The key role of Zn in enhancing precipitation kinetics and refinement of Mg₁₇Al₁₂ and Mg₂Sn phases through trace Na additions

This study investigates zinc's (Zn) key role in enhancing the precipitation kinetics and refinement of Mg₁₇Al₁₂ and Mg₂Sn phases in magnesium alloys through trace sodium (Na) additions. Magnesium alloys with varying compositions of aluminum (Al), tin (Sn), Zn, and Na were prepared and aged at 453 K. Microstructural analyses were conducted using transmission electron microscopy (TEM), scanning transmission electron microscopy (STEM), and atom probe tomography (APT).
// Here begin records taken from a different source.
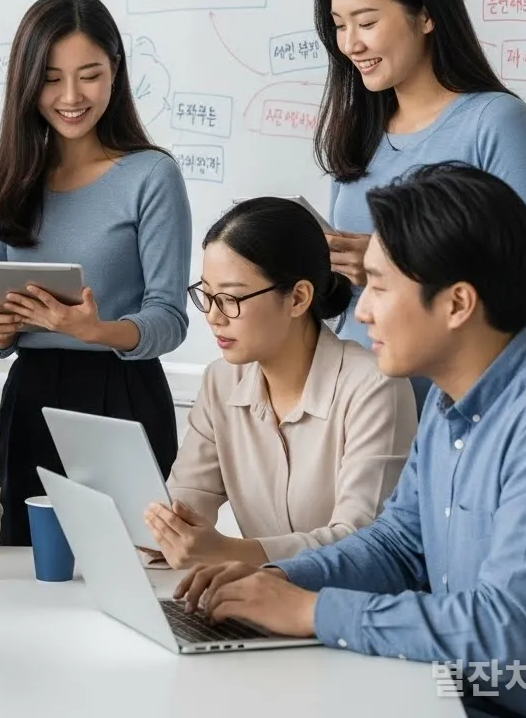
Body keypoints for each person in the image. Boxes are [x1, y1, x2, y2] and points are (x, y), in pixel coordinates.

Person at [175, 164, 526, 718]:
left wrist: (311, 612)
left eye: (379, 286)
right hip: (446, 695)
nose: (361, 310)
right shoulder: (450, 401)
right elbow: (398, 545)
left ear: (456, 304)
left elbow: (507, 632)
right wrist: (274, 581)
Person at [0, 0, 191, 546]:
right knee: (29, 565)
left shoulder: (151, 176)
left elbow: (170, 318)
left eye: (89, 75)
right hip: (31, 398)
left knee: (137, 560)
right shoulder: (4, 182)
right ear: (26, 82)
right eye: (51, 78)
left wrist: (98, 331)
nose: (71, 97)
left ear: (115, 71)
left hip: (124, 396)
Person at [312, 0, 526, 405]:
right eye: (339, 25)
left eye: (366, 22)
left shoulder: (496, 123)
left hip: (464, 406)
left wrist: (389, 262)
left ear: (425, 15)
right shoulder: (358, 131)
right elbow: (352, 298)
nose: (350, 44)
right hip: (363, 405)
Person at [144, 197, 416, 569]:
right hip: (257, 595)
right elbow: (187, 499)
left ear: (298, 298)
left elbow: (359, 540)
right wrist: (161, 529)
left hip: (341, 600)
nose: (213, 316)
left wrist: (229, 552)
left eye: (230, 298)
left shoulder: (375, 387)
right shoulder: (221, 381)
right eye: (206, 295)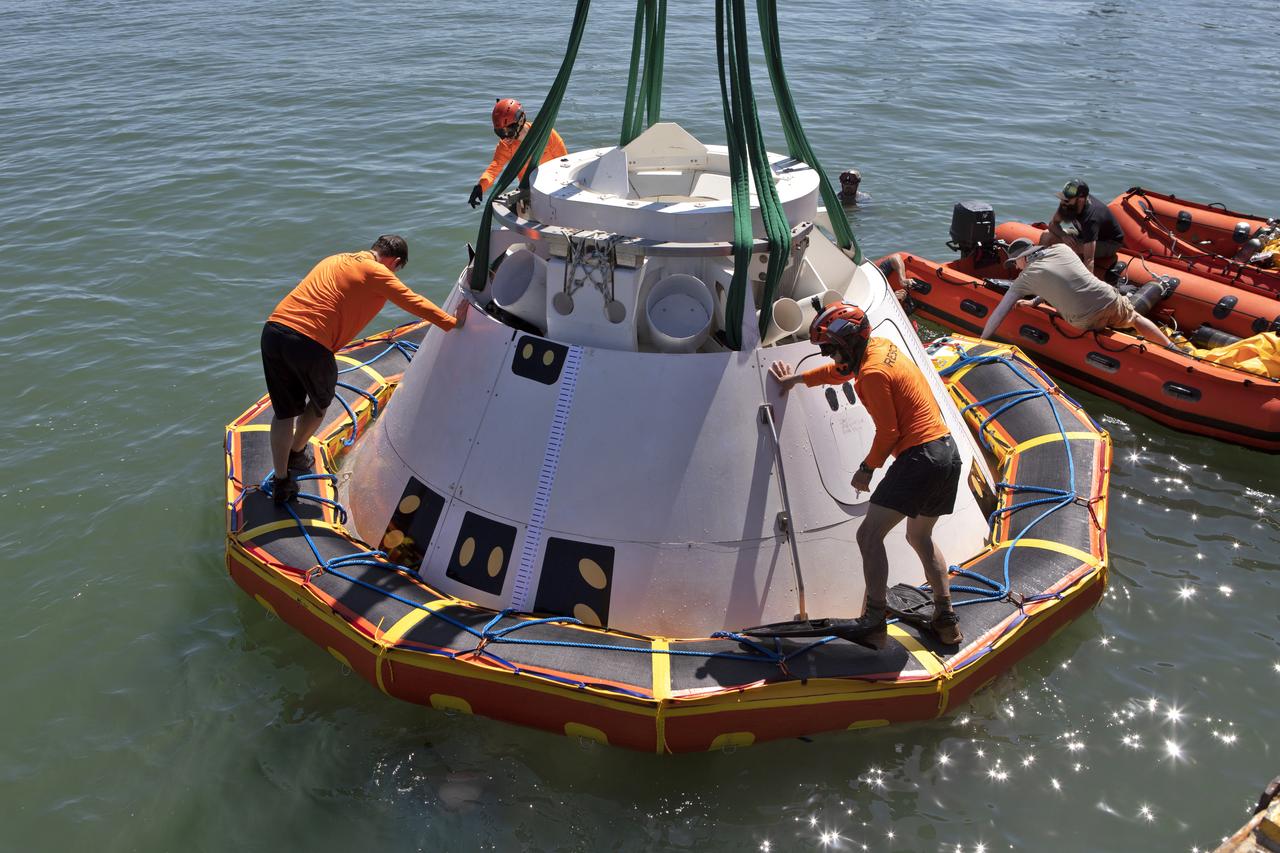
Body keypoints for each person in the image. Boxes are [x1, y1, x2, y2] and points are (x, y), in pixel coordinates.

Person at [769, 304, 964, 646]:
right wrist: (797, 380)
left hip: (920, 457)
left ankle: (874, 620)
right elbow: (841, 372)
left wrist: (866, 469)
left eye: (831, 348)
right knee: (919, 537)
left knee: (869, 536)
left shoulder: (873, 374)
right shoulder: (881, 348)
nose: (829, 355)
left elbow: (889, 433)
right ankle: (946, 620)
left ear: (849, 343)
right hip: (947, 454)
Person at [260, 235, 467, 504]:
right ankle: (297, 453)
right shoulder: (377, 271)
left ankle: (281, 480)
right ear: (395, 262)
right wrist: (453, 322)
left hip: (274, 332)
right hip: (310, 342)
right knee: (321, 403)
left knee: (284, 413)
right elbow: (412, 301)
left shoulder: (335, 259)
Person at [981, 238, 1173, 347]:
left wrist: (982, 341)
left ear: (1023, 258)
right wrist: (1034, 302)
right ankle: (1170, 347)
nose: (1016, 267)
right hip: (1108, 299)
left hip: (1085, 320)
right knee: (1135, 318)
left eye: (1015, 262)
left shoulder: (1024, 279)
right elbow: (1065, 280)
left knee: (1074, 310)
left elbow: (999, 312)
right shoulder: (1061, 248)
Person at [468, 98, 568, 208]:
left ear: (520, 121)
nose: (505, 137)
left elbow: (565, 162)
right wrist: (480, 186)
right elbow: (494, 168)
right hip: (529, 192)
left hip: (555, 189)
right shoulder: (506, 145)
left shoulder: (546, 134)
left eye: (508, 131)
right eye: (500, 133)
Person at [1040, 178, 1126, 274]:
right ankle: (1039, 268)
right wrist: (1063, 235)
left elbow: (1089, 259)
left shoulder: (1091, 217)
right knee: (1046, 235)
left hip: (1109, 242)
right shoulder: (1066, 205)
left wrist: (1087, 282)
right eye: (1062, 199)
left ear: (1080, 200)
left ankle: (1069, 272)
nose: (1063, 202)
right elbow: (1053, 224)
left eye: (1067, 200)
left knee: (1074, 247)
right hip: (1083, 233)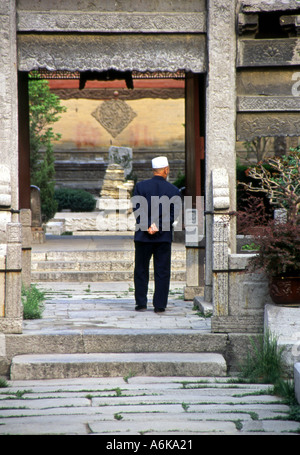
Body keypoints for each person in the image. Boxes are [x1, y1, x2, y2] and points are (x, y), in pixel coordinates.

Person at [132, 156, 181, 313]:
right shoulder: (173, 190)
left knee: (141, 269)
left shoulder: (140, 186)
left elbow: (137, 209)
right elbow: (174, 214)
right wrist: (159, 226)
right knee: (162, 271)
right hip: (163, 236)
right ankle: (159, 305)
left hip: (143, 236)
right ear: (166, 169)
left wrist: (147, 226)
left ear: (154, 170)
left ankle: (141, 303)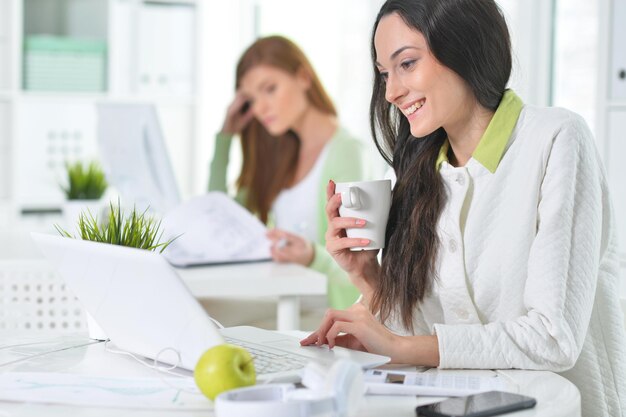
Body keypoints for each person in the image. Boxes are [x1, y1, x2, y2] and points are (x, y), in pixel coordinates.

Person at [300, 1, 626, 415]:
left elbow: (552, 338)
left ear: (463, 46)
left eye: (406, 64)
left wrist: (400, 347)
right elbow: (435, 336)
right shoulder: (421, 174)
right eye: (384, 73)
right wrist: (368, 275)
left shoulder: (556, 139)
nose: (391, 92)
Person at [209, 35, 369, 309]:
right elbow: (218, 217)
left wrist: (311, 256)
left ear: (304, 78)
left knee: (209, 311)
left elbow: (363, 265)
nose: (260, 108)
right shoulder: (279, 155)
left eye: (269, 89)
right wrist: (225, 137)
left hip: (326, 312)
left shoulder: (347, 151)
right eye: (251, 99)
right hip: (286, 301)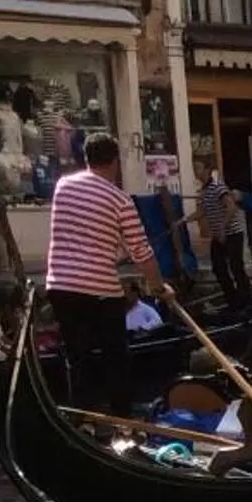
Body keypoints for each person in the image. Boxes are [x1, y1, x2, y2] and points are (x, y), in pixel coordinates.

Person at [45, 134, 163, 416]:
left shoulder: (62, 186)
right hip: (98, 290)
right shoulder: (119, 199)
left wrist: (111, 248)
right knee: (116, 357)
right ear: (114, 162)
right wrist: (158, 287)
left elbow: (85, 233)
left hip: (60, 285)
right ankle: (123, 418)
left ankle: (83, 419)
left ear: (86, 159)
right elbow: (141, 252)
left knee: (78, 358)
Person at [191, 154, 251, 315]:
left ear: (207, 170)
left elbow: (231, 207)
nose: (196, 171)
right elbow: (201, 212)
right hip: (219, 236)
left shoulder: (218, 187)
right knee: (218, 268)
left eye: (198, 168)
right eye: (194, 168)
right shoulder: (204, 191)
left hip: (232, 234)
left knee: (236, 267)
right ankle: (233, 300)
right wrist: (183, 221)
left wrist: (222, 228)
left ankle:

Trace additions of Na significantly enhanced the precipitation responses of both Mg₁₇Al₁₂ and Mg₂Sn phases. When Zn was co-added with Na, as in the ATZ641N3 alloy (Mg–6Al–4Sn–1Zn–0.3Na), there was a pronounced refinement in precipitate morphology and acceleration of precipitation kinetics. The ATZ641N3 alloy achieved a peak hardness of 103 Hv at 36 hours, compared to 91 Hv at 72 hours for the ATZ641 alloy without Na. The simultaneous addition of Zn and Na led to the formation of Sn–Na–Zn particles that acted as effective nucleation sites for Mg₂Sn, promoting aluminum partitioning and accelerating the precipitation of Mg₁₇Al₁₂ through Al-rich regions. Additionally, Zn and Na co-segregated within the Mg₁₇Al₁₂ phase, reducing misfit strain caused by Zn substitution and improving precipitate stability and refinement. These findings highlight Zn's critical role, alongside trace Na additions, in refining and accelerating the precipitation of Mg₁₇Al₁₂ and Mg₂Sn phases, thereby enhancing the age-hardening response of magnesium alloys.